PASSAGE TO READ:
|---|

The upper floor is still made of wood and built in the same way as the traditional wooden houses. However, the walled construction of the ground level means that the load no longer has to be conveyed to the individual points of the supporting structure, but can now be distributed at random. Consequently, we now find constructions that differ radically from the typical traditional basic design.

=== Masonry Versus Carpentry ===
Colonial architecture introduced the idea of solid, durable buildings that could be bought, sold and inherited.
This was a radical cultural change. Such buildings were "grounded" by a system of walls requiring foundations rather than the traditional post and beam structure made of wood and raised off the ground. The Southeast Asian tradition of carpentry uses ingenious structures that are stable with a minimum of material. Carpentry for construction derives from three-dimensional thinking from boat building, basket weaving and even kite building.

While the traditional wooden house was built on stilts with matting used to enclose the raised living area, the colonial house had thick walls in which window openings could be cut out. With colonial architecture, the wall and the mason are predominant. With traditional architecture, wooden post and beam and the carpenter come into their own. This section "Masonry Versus Carpentry" is an excerpt from the book Building Cambodia: New Khmer Architecture 1953–1970.

== Access ==
Access to the upper floor is a special feature of Khmer houses and very varied. The simplest form may be a wooden ramp or ladder, whilst staircases can be of wooden filigree, spiral, or partially built in masonry. Whereas this means of access would formerly have been handmade, nowadays prefabricated concrete elements are widely used.

== Household and family structures ==
If there is a kitchen it is located at the back of the house, generally a few steps lower than the upper floor. Often the kitchen is situated in a separate building near the house, usually behind it.

|---|

MATERIAL PROVIDED:
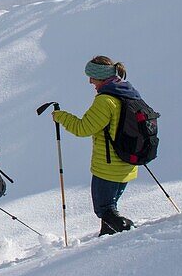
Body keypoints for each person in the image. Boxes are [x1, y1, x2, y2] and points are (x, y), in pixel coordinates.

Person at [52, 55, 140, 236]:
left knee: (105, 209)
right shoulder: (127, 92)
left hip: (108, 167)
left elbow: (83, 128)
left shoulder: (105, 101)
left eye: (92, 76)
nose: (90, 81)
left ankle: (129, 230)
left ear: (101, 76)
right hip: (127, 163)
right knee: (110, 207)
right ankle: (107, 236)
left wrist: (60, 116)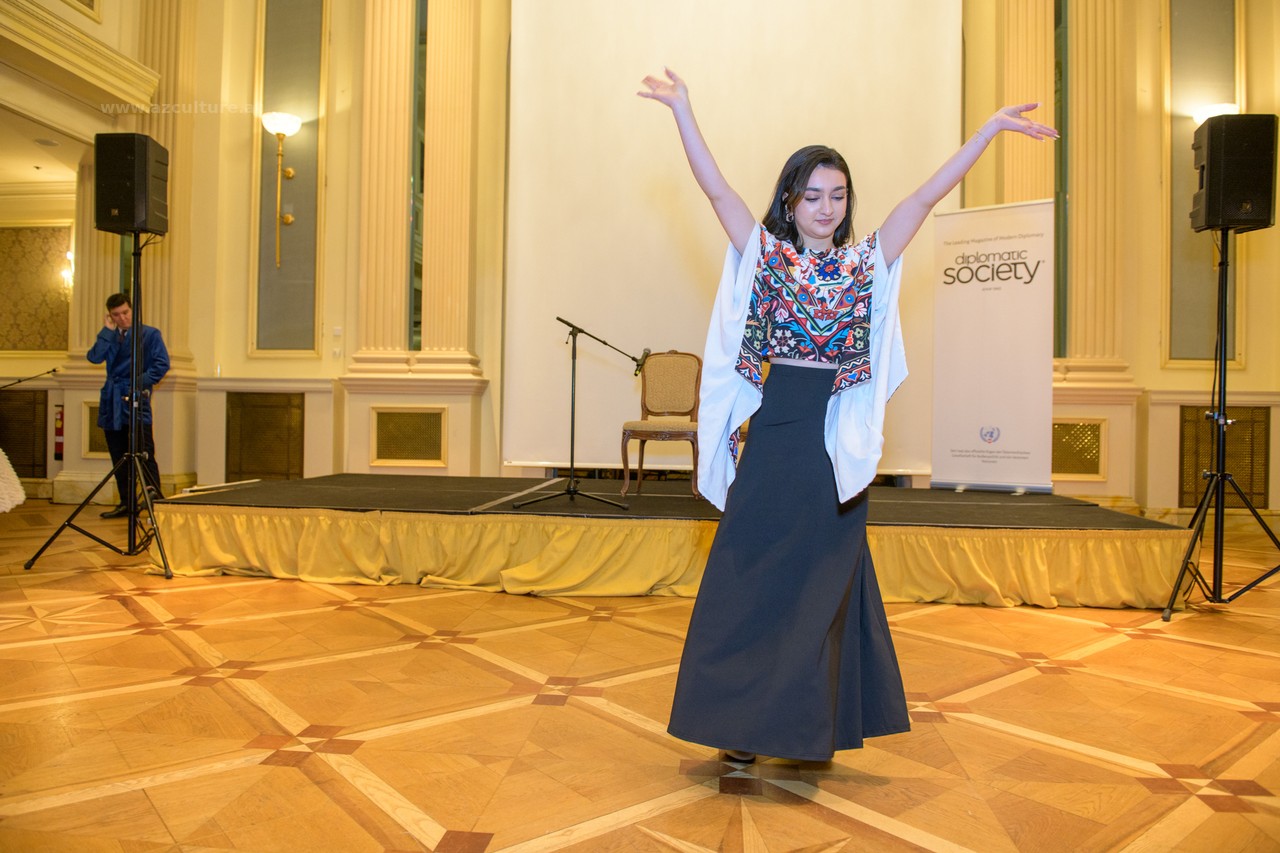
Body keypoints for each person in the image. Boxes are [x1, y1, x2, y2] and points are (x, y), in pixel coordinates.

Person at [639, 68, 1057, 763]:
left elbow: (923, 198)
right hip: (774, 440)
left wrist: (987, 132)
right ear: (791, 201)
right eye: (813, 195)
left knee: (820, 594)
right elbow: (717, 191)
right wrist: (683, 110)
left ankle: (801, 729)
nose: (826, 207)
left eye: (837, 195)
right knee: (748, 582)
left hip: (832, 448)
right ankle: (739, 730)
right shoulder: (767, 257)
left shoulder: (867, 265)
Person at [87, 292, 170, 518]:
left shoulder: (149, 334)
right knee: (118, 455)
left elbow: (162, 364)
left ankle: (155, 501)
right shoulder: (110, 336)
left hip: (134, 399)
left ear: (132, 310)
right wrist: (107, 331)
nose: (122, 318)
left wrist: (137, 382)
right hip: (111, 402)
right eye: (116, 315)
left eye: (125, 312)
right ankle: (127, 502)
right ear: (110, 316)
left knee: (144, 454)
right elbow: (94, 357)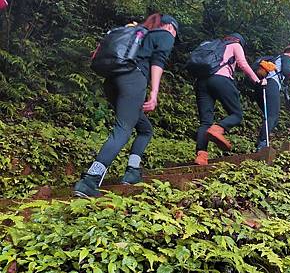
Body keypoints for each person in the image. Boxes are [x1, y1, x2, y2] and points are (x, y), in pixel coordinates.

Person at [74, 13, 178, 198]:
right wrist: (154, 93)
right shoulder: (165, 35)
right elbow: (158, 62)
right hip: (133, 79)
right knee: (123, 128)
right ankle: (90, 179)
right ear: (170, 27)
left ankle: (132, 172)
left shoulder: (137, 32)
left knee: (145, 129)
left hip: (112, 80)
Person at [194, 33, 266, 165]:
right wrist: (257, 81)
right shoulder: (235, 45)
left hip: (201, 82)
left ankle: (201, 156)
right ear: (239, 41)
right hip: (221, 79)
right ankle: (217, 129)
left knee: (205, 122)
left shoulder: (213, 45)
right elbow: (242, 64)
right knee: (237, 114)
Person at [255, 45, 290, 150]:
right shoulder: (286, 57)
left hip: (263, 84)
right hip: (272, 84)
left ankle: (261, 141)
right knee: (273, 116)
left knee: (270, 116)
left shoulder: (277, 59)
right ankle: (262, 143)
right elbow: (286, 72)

|---|

PROBLEMS TO SOLVE:
(1) In the passage on Khmer houses, what is the simplest form of access to the upper floor?
(2) Copy out word for word everything in the passage on Khmer houses from "While the traditional" down to "Khmer Architecture 1953–1970.".

SOLUTIONS BY TASK:
(1) A wooden ramp or ladder.

(2)
While the traditional wooden house was built on stilts with matting used to enclose the raised living area, the colonial house had thick walls in which window openings could be cut out. With colonial architecture, the wall and the mason are predominant. With traditional architecture, wooden post and beam and the carpenter come into their own. This section "Masonry Versus Carpentry" is an excerpt from the book Building Cambodia: New Khmer Architecture 1953–1970.